In the UK operators are legally required to have a pilot peer support programme so that we can talk to an anonymous mate about exactly what you post. The big airlines have their own programme but most corporate operators use a cooperative system. In the mean time try and join this on line chat if you can,


MM
Miles. Thank you.

I probably should have specified my background at the start so people didn't think I was just a whinging twenty-something with no other life experience. I was in IT for 13 years before making the change, so this is not my first professional rodeo, and I know how that sh!t sandwich tastes in another industry. The reason I left was due to the same sentiment that someone already mentioned; if you don't enjoy it, then why do it. I didn't enjoy it, so I left.

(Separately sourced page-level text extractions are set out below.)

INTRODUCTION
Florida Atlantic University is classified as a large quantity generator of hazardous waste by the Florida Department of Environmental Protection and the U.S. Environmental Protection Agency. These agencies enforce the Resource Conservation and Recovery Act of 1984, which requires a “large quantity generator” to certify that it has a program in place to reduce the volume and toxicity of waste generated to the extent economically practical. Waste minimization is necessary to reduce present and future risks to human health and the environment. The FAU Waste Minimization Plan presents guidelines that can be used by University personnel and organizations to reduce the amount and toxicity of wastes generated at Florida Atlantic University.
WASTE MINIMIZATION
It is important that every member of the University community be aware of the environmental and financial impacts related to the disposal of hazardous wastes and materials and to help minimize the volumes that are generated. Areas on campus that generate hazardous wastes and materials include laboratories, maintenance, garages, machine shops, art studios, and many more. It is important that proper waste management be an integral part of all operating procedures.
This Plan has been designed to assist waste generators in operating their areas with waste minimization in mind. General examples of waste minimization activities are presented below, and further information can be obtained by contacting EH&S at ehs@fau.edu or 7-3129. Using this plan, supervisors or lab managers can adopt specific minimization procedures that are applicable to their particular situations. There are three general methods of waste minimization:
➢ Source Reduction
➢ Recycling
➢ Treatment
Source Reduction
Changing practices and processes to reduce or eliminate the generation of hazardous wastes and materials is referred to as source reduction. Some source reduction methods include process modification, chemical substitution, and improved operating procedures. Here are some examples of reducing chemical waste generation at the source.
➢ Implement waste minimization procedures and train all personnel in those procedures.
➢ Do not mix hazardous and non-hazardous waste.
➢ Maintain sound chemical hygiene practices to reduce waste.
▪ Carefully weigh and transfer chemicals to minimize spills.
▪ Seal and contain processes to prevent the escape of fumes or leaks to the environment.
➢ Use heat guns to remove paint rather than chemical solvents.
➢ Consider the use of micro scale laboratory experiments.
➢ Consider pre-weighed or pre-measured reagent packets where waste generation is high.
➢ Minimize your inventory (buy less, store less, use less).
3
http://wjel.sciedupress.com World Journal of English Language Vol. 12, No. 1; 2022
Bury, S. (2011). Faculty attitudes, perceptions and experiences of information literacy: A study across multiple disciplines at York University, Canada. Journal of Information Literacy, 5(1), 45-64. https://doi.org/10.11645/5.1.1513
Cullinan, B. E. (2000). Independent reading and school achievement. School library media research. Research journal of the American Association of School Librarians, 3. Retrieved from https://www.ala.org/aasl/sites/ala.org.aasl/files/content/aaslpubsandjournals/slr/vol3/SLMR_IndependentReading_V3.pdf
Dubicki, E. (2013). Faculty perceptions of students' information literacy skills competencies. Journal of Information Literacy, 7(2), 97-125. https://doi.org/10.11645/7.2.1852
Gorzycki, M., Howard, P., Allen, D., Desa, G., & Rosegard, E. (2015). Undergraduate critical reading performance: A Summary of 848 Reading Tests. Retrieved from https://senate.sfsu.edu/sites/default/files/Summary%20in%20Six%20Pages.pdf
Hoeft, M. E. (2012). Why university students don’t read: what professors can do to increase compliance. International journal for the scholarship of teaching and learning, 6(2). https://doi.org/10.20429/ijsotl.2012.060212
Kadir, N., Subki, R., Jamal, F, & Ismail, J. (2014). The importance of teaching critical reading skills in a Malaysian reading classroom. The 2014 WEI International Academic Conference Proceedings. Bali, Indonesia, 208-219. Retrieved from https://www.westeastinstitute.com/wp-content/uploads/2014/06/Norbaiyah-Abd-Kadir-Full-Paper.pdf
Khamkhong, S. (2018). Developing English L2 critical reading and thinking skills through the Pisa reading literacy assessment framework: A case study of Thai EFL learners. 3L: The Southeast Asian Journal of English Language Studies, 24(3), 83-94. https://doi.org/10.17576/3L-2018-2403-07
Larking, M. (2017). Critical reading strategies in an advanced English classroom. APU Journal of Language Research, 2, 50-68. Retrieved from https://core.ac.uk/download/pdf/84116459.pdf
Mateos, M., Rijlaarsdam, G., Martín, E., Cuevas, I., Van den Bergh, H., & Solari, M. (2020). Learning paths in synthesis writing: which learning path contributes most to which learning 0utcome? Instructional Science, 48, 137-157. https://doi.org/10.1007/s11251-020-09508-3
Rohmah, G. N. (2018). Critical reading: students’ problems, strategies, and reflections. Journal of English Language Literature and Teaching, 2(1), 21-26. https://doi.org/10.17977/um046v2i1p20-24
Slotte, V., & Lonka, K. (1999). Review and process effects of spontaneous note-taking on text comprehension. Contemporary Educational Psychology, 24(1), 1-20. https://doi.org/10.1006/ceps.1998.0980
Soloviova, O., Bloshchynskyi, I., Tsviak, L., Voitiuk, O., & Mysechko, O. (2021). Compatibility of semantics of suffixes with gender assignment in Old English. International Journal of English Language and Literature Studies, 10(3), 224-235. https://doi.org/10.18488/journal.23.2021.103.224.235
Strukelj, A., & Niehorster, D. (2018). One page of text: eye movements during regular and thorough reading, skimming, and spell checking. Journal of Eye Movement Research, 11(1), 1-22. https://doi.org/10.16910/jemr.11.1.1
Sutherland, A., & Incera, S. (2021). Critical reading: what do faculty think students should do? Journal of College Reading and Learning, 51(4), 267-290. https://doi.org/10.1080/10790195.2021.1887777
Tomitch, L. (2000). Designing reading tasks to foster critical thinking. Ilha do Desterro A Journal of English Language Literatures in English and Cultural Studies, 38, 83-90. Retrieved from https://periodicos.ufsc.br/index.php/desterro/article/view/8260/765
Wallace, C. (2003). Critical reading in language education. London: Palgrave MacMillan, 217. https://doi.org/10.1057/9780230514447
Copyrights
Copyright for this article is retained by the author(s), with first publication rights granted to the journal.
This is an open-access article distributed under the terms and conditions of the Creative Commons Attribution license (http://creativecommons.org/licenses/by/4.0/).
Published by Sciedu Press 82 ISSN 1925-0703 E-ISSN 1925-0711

I came in to this career knowing full well I'd be eating a different flavored sandwich but the same nonetheless for a few years. But imagine you've been chewing on that sh!t sandwich for four years, and you know that you'll be eating your last bite of that sandwich this year, and then someone goes, "sorry champ, take a seat, we've just made you another sh!t sandwich to eat for another 4-6 years yet". There is a big difference between going into it expecting to be eating that sandwich for 8-10 years, rather than thinking it will be 2-4 like it has been for a while, then watching the industry turn on a dime just as you were getting close to the last bite. A big difference.

I'm aware those conditions aren't unique to GA. But at least at some point you'll have those conditions, but you won't be living remote, isolated away from friends and family, and you'll begin to have some resemblance of a life, and on a liveable salary. And don't tell me you put up with the same sh!t now like the way you did by your employer in GA. Or perhaps you've been away from it for too long and forgot what it was actually like.

My rose colored glasses lost their tint long before I even had my first flying job. Airlines was never really on my radar, I was always aiming for something with a bit more substance. Being a pilot was not something I aspired to since I was born. It was something I found a passion in, and decided to take a punt on turning that passion into a career. It may still work out yet.